- Exercise objective -
Copy the taxonomy lines from every record below word for word, leaving out the pictures.

[Data excerpts]
* START *

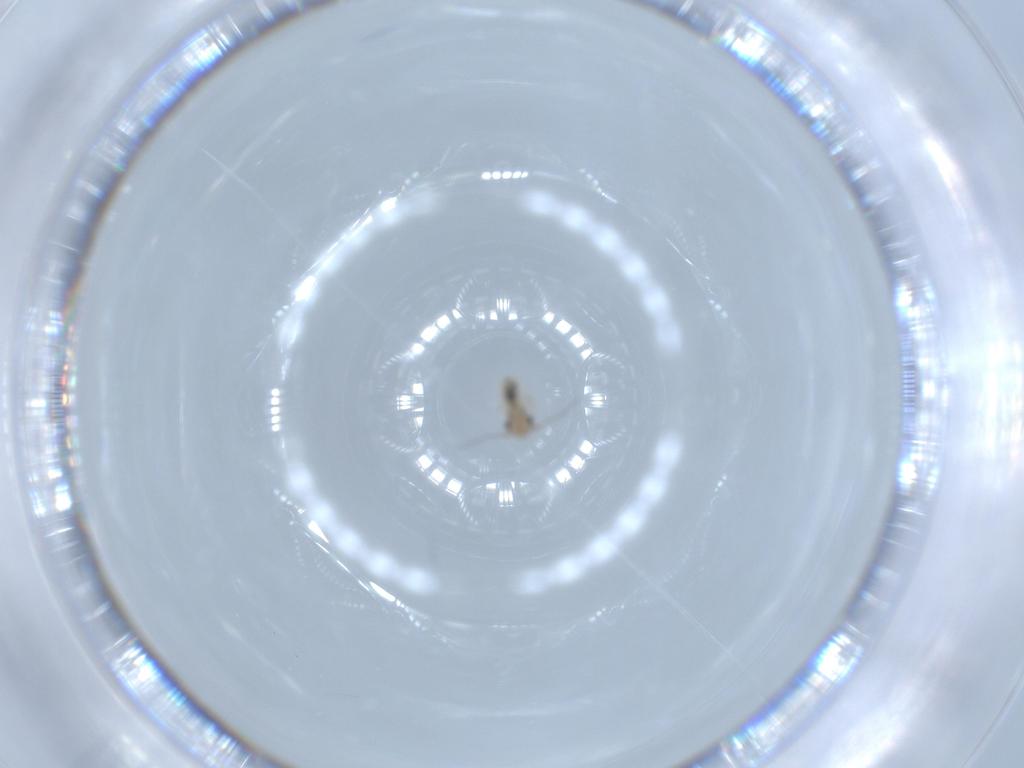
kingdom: Animalia
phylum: Arthropoda
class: Insecta
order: Psocodea
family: Lepidopsocidae
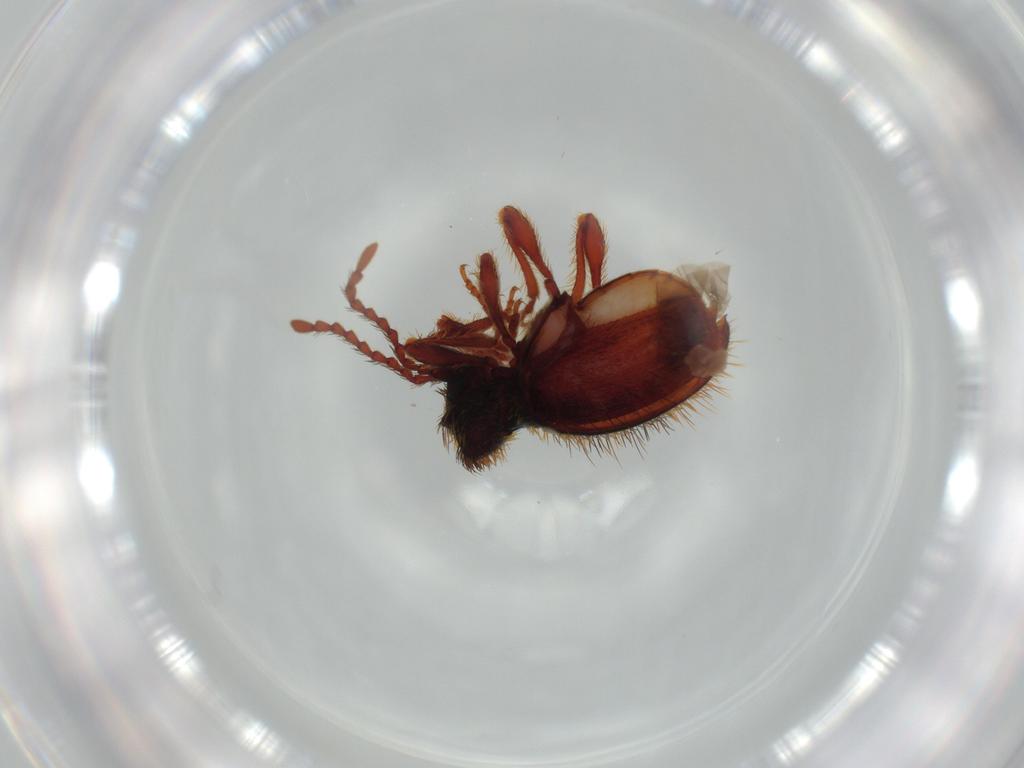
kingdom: Animalia
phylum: Arthropoda
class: Insecta
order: Coleoptera
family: Ptinidae
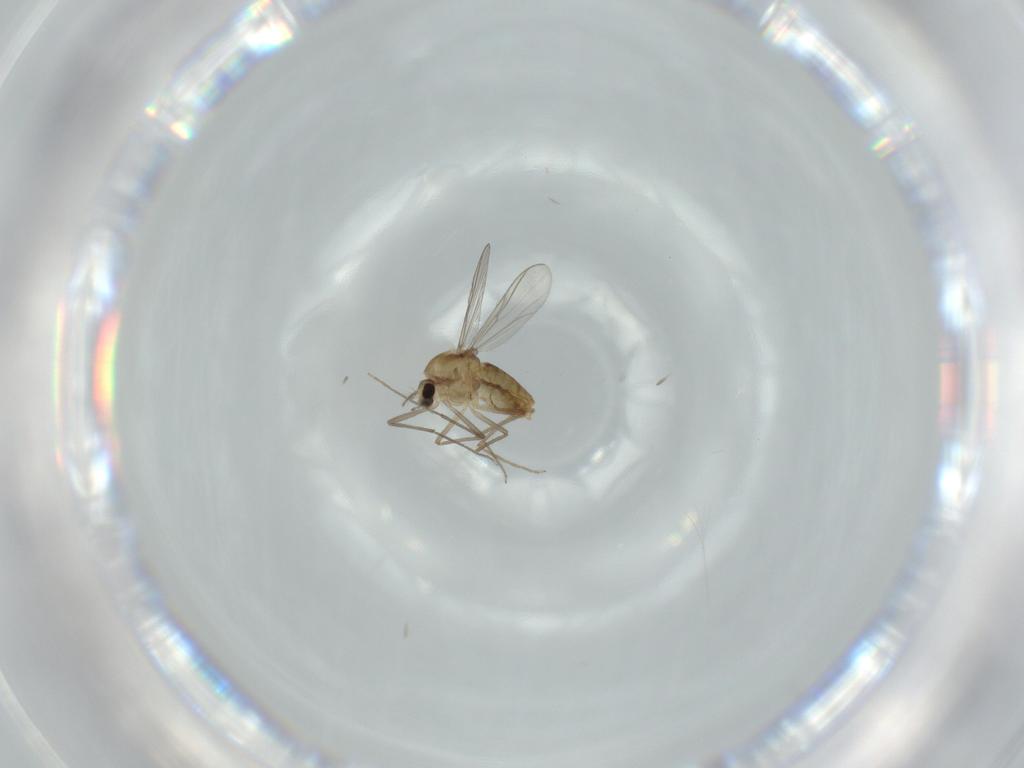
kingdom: Animalia
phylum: Arthropoda
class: Insecta
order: Diptera
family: Chironomidae
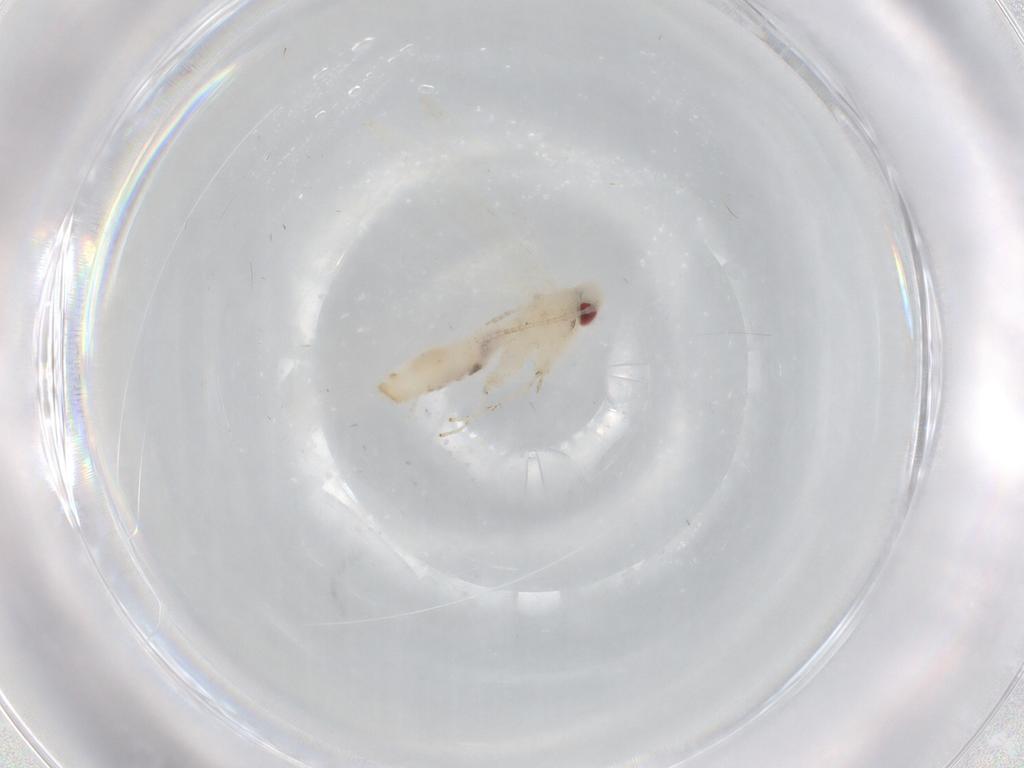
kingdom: Animalia
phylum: Arthropoda
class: Insecta
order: Lepidoptera
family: Gracillariidae
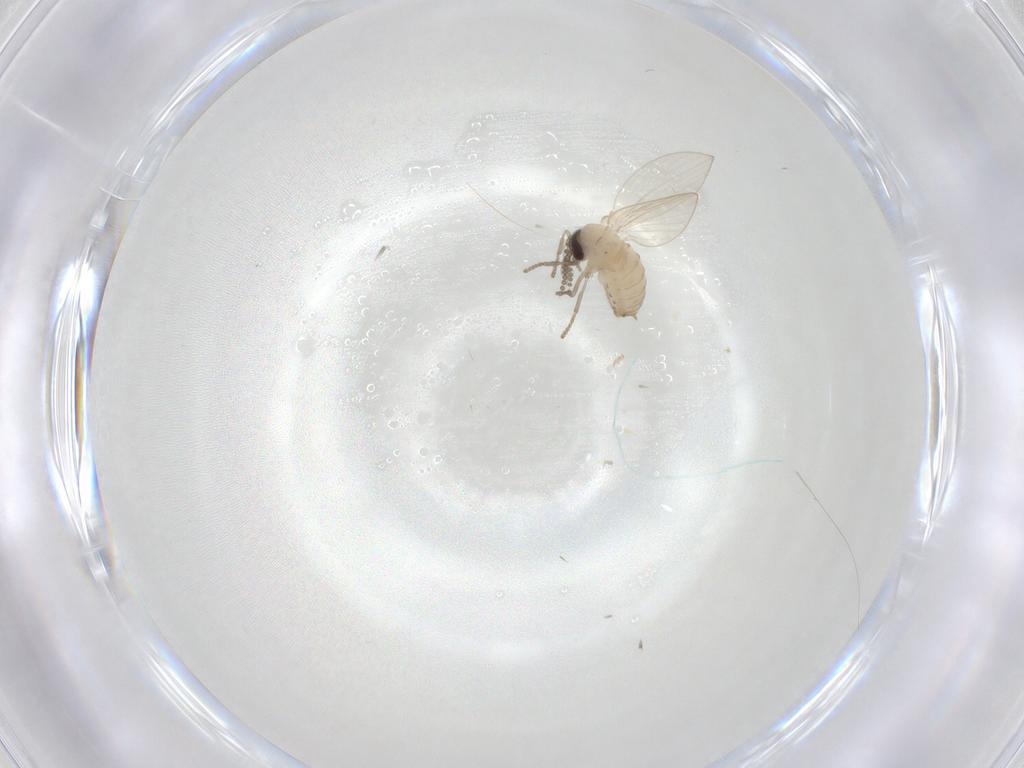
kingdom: Animalia
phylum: Arthropoda
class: Insecta
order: Diptera
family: Psychodidae
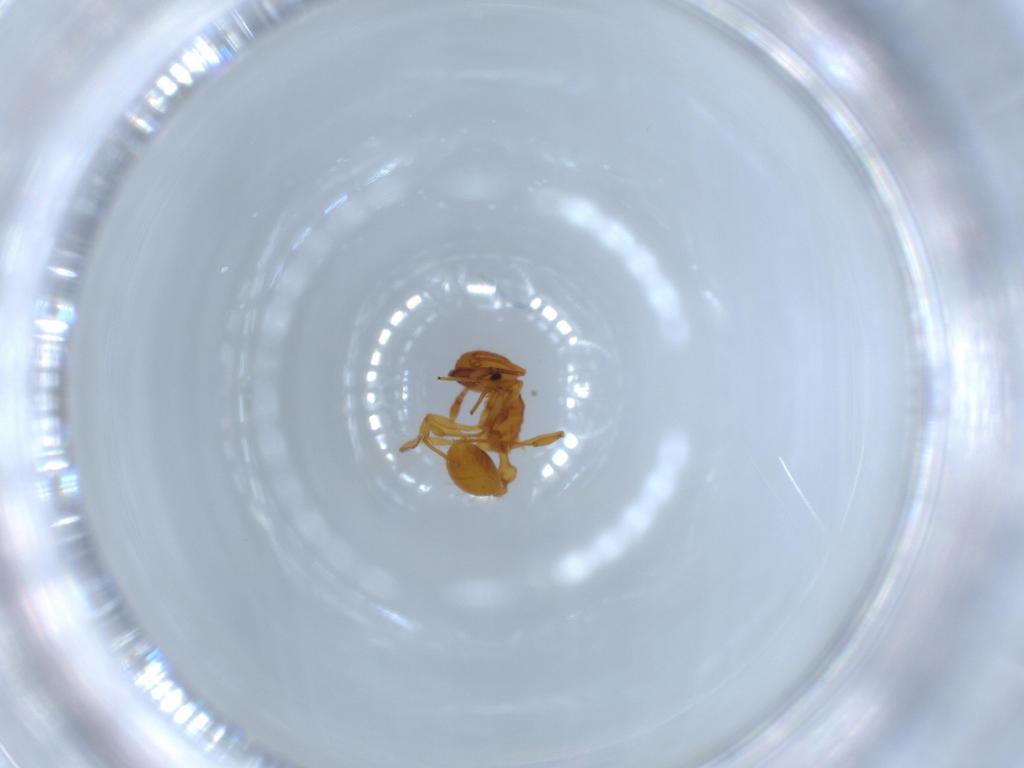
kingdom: Animalia
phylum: Arthropoda
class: Insecta
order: Hymenoptera
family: Formicidae
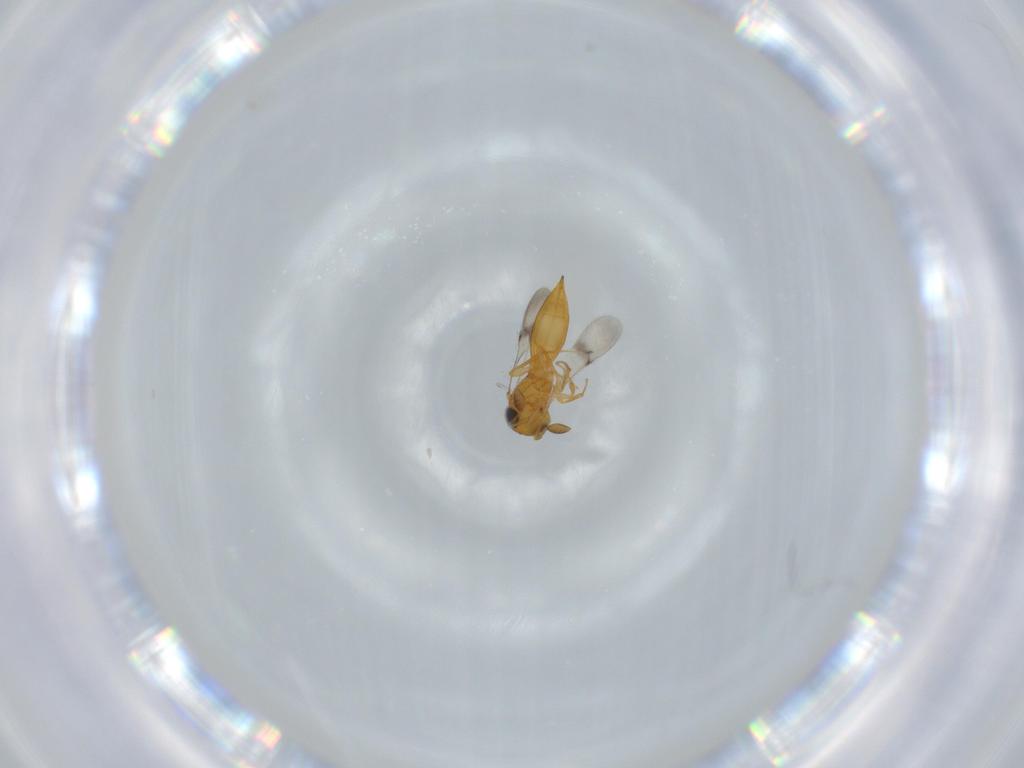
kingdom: Animalia
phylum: Arthropoda
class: Insecta
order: Hymenoptera
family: Scelionidae
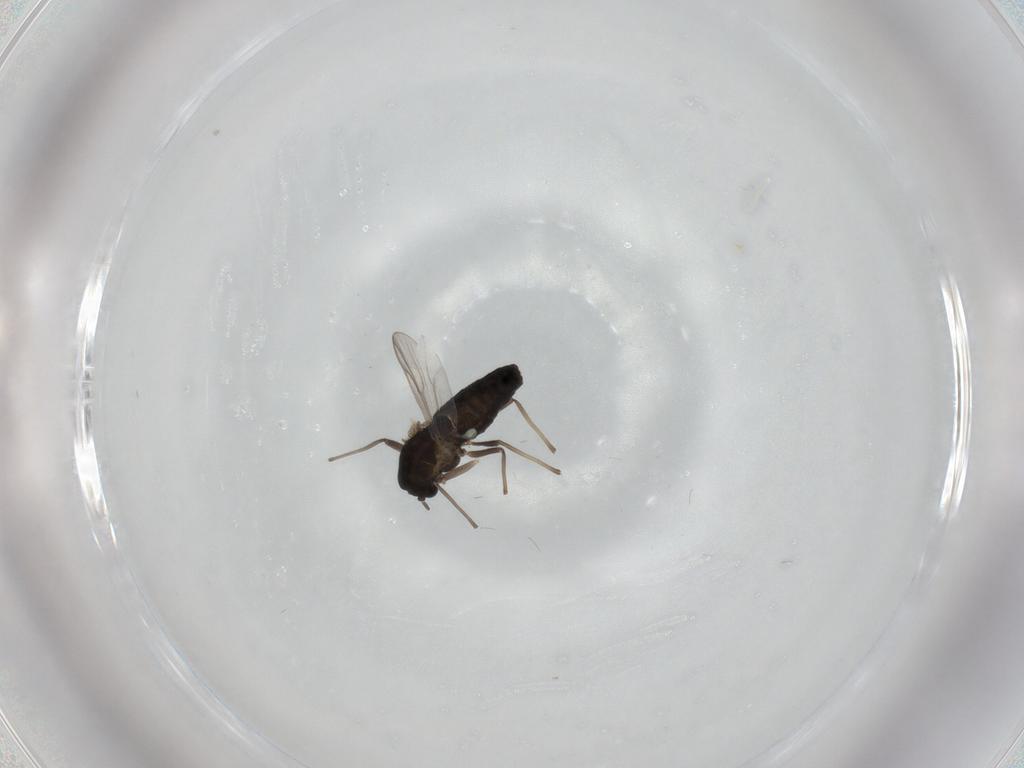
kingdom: Animalia
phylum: Arthropoda
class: Insecta
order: Diptera
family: Chironomidae
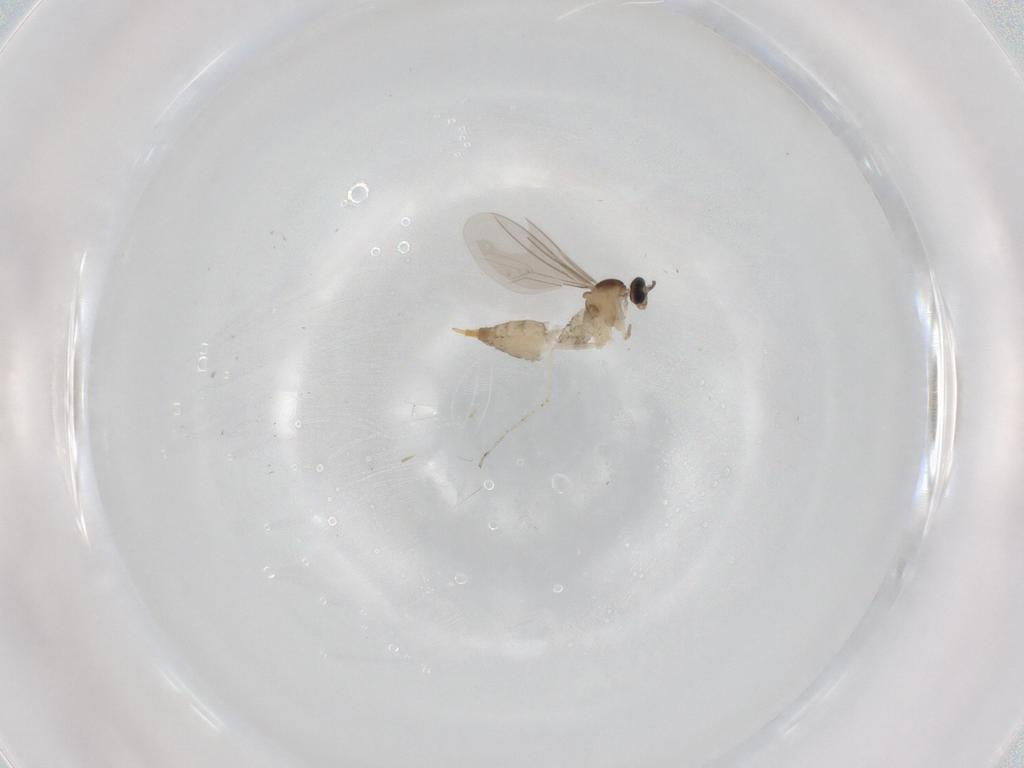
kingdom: Animalia
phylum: Arthropoda
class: Insecta
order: Diptera
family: Cecidomyiidae
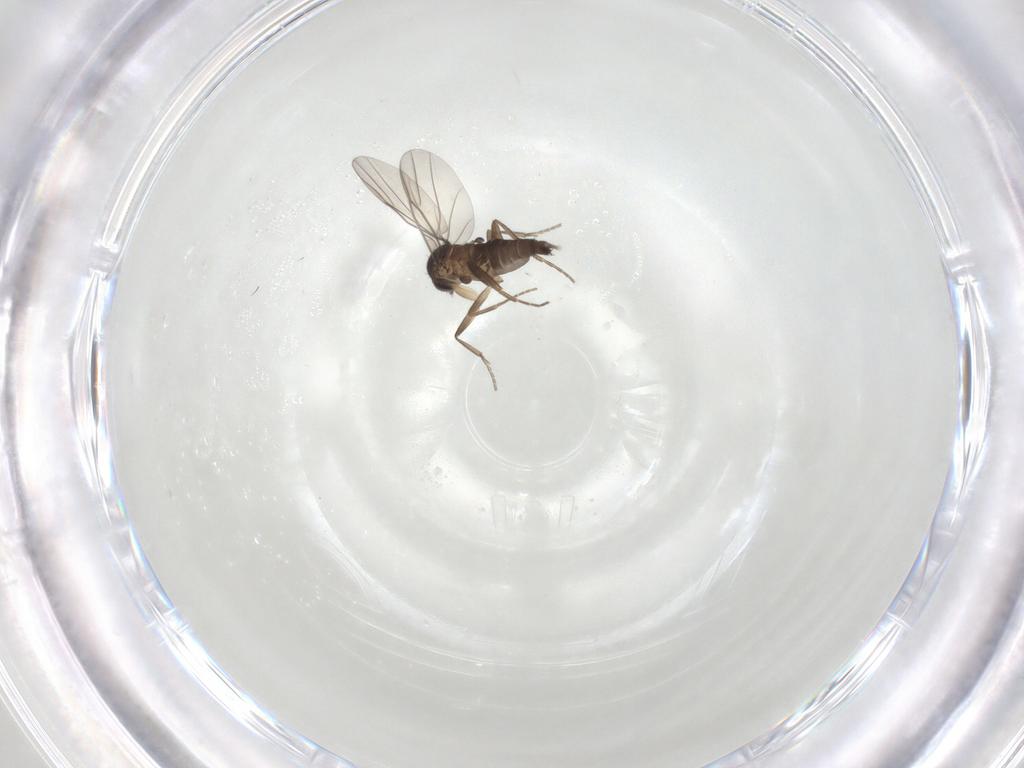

* END *

- Complete output -
kingdom: Animalia
phylum: Arthropoda
class: Insecta
order: Psocodea
family: Lepidopsocidae
kingdom: Animalia
phylum: Arthropoda
class: Insecta
order: Coleoptera
family: Ptinidae
kingdom: Animalia
phylum: Arthropoda
class: Insecta
order: Diptera
family: Chironomidae
kingdom: Animalia
phylum: Arthropoda
class: Insecta
order: Lepidoptera
family: Gracillariidae
kingdom: Animalia
phylum: Arthropoda
class: Insecta
order: Diptera
family: Psychodidae
kingdom: Animalia
phylum: Arthropoda
class: Insecta
order: Hymenoptera
family: Formicidae
kingdom: Animalia
phylum: Arthropoda
class: Insecta
order: Hymenoptera
family: Scelionidae
kingdom: Animalia
phylum: Arthropoda
class: Insecta
order: Diptera
family: Chironomidae
kingdom: Animalia
phylum: Arthropoda
class: Insecta
order: Diptera
family: Cecidomyiidae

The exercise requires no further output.